There is no doubting the new wealth of market darlings such as Yue Minjun - he of the ubiquitous "shark's smile" self-portraits - whose "Execution" was sold at Sotheby's London last October for £2.9m, a record for any work of Chinese contemporary art sold at auction. His eerily empty new house is huge and sprawling in its walled-off suburban Beijing compound.

The great strength of Tinari's book, however, is that it reflects the huge diversity of creative output in China, not least among conceptual, performance, film and video artists - encouragement for us all to look beyond the formulaic productions favoured by the market.
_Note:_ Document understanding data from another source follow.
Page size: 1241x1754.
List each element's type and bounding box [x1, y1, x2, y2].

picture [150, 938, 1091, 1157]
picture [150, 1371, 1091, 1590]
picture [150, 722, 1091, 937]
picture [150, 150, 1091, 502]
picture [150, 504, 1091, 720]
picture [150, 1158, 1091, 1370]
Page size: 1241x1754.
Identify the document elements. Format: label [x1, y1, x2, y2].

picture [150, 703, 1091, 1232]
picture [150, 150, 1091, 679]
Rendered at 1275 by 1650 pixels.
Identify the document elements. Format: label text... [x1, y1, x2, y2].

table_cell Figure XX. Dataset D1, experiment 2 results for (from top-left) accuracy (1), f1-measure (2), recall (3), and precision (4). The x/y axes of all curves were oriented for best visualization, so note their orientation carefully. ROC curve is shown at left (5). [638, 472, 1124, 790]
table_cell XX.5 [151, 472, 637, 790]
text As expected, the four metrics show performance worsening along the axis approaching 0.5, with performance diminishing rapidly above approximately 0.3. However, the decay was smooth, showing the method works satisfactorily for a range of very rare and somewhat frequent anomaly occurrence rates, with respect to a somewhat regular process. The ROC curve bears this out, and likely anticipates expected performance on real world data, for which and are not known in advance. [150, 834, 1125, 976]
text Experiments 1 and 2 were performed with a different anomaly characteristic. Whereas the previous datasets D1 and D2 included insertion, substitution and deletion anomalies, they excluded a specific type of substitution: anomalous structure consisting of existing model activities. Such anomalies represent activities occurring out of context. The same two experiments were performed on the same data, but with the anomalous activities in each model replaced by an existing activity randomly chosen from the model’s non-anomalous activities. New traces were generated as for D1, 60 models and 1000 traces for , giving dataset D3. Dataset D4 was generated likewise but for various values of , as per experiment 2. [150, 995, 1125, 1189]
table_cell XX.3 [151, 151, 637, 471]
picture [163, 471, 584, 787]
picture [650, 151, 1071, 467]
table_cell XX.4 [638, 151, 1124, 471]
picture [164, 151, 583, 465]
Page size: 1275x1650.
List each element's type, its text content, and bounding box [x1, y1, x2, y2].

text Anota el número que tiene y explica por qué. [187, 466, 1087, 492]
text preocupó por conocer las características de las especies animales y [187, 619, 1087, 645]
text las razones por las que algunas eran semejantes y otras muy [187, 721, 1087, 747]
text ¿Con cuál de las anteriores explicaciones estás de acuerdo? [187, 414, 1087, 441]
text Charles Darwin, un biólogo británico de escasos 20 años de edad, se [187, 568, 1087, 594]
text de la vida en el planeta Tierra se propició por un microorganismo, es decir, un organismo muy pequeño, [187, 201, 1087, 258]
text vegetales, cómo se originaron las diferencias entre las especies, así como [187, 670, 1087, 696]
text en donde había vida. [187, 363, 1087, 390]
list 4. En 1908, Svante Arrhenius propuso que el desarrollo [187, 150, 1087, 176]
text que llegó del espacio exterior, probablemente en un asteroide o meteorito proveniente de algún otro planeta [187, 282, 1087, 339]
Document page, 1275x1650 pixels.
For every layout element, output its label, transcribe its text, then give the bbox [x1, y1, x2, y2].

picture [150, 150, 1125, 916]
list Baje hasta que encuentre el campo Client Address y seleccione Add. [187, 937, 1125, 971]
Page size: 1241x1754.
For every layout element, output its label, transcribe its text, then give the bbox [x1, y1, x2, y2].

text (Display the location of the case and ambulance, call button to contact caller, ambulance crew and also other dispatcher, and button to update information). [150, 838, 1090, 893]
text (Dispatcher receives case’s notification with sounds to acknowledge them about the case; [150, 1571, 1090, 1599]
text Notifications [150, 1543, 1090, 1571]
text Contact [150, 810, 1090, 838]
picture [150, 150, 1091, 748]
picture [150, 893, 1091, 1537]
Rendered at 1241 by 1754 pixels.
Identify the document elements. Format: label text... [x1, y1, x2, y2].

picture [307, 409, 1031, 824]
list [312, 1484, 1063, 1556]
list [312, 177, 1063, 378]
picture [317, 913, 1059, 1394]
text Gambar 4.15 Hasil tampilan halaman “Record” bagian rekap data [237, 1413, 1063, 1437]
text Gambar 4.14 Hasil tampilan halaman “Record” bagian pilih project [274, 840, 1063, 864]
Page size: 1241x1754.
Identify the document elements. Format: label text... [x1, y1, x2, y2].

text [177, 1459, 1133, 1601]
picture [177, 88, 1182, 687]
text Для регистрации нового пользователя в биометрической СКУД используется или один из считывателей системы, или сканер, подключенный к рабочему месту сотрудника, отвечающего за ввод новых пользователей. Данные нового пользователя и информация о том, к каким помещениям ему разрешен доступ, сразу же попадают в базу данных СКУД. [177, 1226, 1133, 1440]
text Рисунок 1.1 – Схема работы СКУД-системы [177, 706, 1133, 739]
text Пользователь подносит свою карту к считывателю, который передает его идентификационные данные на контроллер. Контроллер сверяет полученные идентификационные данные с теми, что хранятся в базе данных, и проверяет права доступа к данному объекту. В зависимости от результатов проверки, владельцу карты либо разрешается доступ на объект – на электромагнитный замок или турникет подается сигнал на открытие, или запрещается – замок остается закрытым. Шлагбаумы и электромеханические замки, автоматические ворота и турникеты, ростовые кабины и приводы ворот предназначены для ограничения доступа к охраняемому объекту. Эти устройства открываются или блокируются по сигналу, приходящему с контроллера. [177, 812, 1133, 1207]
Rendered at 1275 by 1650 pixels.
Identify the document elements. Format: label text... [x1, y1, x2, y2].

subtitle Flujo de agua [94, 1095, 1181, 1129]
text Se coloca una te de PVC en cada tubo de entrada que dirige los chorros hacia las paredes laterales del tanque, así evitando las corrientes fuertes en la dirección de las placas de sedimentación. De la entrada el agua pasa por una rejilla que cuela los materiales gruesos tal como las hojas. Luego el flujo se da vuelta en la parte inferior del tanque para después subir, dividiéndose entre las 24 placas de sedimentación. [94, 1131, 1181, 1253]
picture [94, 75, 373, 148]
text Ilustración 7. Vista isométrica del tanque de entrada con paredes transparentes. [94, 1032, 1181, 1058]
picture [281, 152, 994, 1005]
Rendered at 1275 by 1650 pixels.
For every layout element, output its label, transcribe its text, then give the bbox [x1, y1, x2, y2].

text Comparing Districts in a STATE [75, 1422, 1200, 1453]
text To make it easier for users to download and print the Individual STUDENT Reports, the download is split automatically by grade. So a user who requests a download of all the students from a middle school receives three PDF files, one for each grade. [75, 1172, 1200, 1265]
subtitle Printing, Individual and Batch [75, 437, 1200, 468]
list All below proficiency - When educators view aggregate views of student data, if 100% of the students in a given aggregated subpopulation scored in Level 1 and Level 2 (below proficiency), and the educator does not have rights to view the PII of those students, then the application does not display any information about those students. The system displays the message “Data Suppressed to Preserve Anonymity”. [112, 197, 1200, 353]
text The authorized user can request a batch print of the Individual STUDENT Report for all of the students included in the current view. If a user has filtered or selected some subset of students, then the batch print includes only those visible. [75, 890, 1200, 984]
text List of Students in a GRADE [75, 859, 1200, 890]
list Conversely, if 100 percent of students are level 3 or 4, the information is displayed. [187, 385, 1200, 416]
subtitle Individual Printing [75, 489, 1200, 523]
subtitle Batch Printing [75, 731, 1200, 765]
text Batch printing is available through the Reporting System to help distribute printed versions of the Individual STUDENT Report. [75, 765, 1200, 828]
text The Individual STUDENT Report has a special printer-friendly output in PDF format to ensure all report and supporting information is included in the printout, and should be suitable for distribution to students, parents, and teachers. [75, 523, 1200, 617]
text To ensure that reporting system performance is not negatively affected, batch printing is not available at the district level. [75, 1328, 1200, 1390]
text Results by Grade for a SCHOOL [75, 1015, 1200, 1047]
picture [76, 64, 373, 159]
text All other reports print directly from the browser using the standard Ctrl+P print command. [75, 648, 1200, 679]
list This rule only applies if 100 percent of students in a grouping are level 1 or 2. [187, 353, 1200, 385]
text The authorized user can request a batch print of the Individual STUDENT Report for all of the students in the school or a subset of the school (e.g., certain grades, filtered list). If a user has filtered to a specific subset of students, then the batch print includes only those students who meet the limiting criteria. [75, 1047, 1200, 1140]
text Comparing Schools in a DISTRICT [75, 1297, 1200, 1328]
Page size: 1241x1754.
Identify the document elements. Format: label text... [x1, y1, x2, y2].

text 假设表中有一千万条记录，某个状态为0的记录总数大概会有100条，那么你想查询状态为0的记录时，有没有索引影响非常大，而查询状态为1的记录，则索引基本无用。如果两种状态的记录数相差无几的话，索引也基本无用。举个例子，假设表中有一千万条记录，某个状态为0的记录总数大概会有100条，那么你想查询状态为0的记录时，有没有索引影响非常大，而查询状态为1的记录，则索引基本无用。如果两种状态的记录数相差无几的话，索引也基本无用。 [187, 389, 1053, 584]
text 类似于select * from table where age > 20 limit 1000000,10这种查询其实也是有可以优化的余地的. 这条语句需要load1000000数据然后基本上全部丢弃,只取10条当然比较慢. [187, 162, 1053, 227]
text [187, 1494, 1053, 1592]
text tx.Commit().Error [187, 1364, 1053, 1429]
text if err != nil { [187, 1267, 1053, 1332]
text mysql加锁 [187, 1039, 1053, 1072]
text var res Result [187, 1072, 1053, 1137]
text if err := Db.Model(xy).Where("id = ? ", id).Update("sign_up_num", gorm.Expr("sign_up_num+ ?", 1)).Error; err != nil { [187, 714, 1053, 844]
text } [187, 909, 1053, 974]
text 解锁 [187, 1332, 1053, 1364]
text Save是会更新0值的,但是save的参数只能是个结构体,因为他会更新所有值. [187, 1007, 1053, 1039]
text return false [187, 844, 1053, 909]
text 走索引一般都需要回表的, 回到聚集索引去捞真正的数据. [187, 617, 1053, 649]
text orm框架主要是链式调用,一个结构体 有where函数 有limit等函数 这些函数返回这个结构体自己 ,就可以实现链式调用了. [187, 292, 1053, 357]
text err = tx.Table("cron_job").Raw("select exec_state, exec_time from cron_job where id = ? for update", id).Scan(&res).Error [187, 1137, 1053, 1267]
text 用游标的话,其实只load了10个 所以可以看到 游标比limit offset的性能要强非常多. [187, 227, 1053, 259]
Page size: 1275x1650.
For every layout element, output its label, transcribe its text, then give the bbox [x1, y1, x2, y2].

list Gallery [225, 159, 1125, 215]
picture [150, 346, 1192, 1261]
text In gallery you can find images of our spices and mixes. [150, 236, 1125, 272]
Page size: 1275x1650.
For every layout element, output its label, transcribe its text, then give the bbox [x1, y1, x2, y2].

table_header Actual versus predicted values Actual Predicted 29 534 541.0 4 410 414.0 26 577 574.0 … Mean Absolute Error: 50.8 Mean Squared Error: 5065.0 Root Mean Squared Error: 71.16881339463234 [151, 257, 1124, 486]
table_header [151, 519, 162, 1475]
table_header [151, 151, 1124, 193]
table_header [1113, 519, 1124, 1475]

There is no sign of China-mania abating, especially since the Chinese government has come to recognise the potential of its cultural heritage. Events such as this year's British "China Now" festival will play their part. And, these days, visits to Beijing's famous 798 art district have become as much a part of the tourist trail as the Forbidden Palace and the Great Wall.

No doubt some collectors will continue to rush blindly to China to buy specifically Chinese contemporary (one French artist working in Beijing only started selling his work when he began signing his name in Chinese characters).

Perhaps only when China begins to lose its exoticism in the eyes of the west will its art be appreciated precisely for what it is.